New Zealand: Home of Middle-Earth, Part 2 (7:11; HD) – This is a tour of the various locations for the movie and serves as an advertisement for the country.

Into the Wilderland: The Chronicles of The Hobbit – Part 2 (5:00:26; HD)
is a 13-part documentary going through each and every aspect of making Desolation from filming locations, stunt work, visual and special effects and features interviews with members of the cast and crew including Peter Jackson, Martin Freeman, Luke Evans, Evangeline Lily, Orlando Bloom and Benedict Cumberbatch among others. I dare you to watch this in one sitting…

The Journey to Erebor (5:05:51; HD)
– In this set, broken up into 5 parts, we get to meet the new characters, as well as creatures (such as Smaug), locations, etc. introduced in the movie taking us through their backgrounds, designs, VFX and interviews with cast and crew members.

2D VIDEO – 4.5/5 |  3D VIDEO – 5.0/5

The Hobbit: The Desolation of Smaug swoops in onto Blu-ray presented in its original 2.40 widescreen aspect ratio and given a nice 1080p high-definition transfer. The picture is sharp with good detail levels throughout while colors seem to drift more towards cooler tones at times (almost a purple tint) with warmer elements in other scenes. I didn’t notice any major instances of pixilation or artifacts – no surprise given it was shot digitally – and black levels are generally deep and stark.

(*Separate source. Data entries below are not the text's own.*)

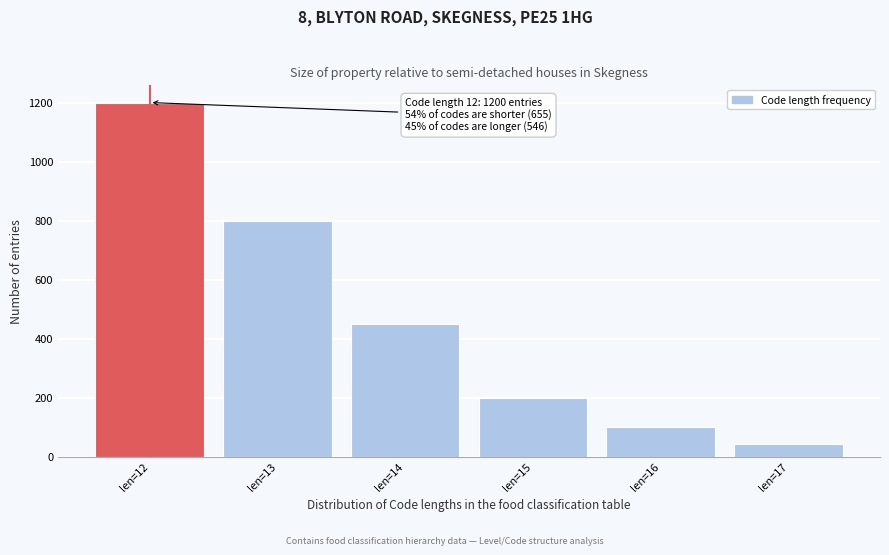

Which range on the x-axis has the tallest bar?

11.5 to 12.5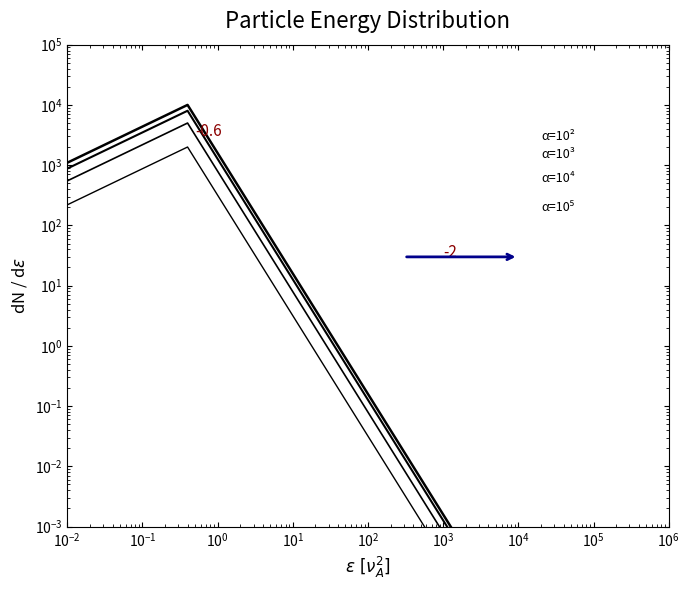

Which series has the widest spread of values?

α=10²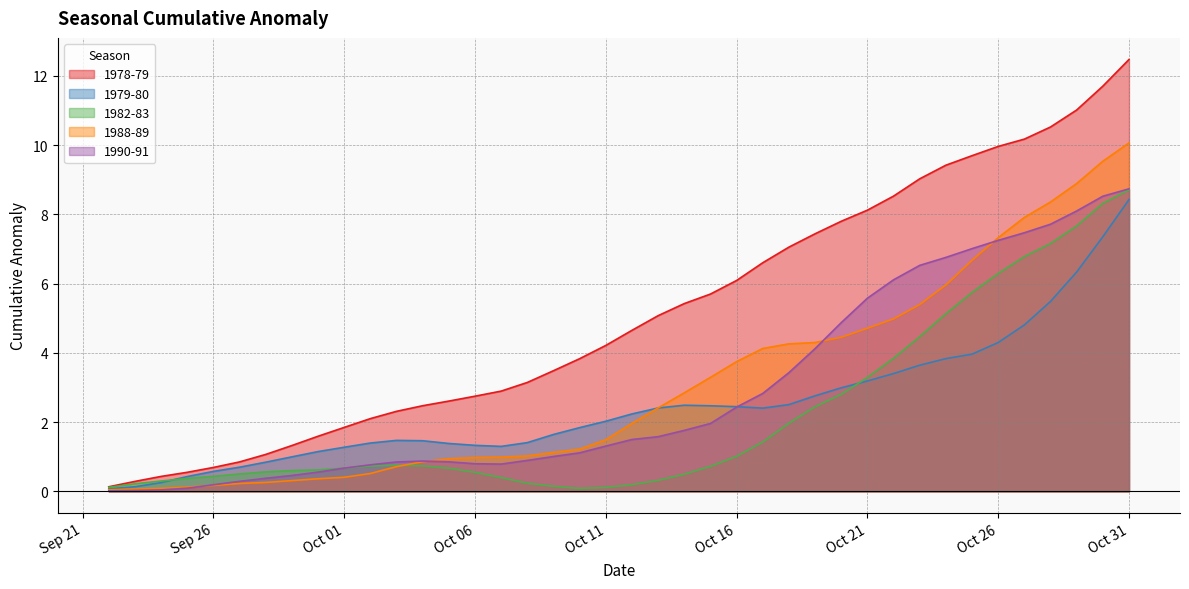

The 1990-91 series shows 8.7 at Oct 31. True or false?

True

The 3D version looks stunning. The depth of field on the picture is excellent, colors still is retained and there’s the usual piercing off the screen elements such as swords, liquids and such. This is easily reference quality material here especially when you consider minimal amount of aliasing or ghosting which sometimes permeates some 3D presentations.

AUDIO – 5.0/5

The 7.1 channel DTS-HD Master Audio track is amazing through and through. This lossless track is dynamic showcasing everything from the action/adventure scenes like in the forest to the rip roar river chase sequence. Also coming across quite well is the score from Howard Shore making use of the rear channels along with any ambient noises.

OVERALL – 4.0/5

Overall, although Desolation of Smaug is an improvement over Unexpected Journey, I still wasn’t crazy about the installment with the action scenes, albeit well filmed, seemingly blurring from one to the next and you once more had references to LOTR, a series I have far more interest in re-watching and caring about than this one thus far. Still, fans will probably get more out of this than I did so on that front, it might be worth a rental.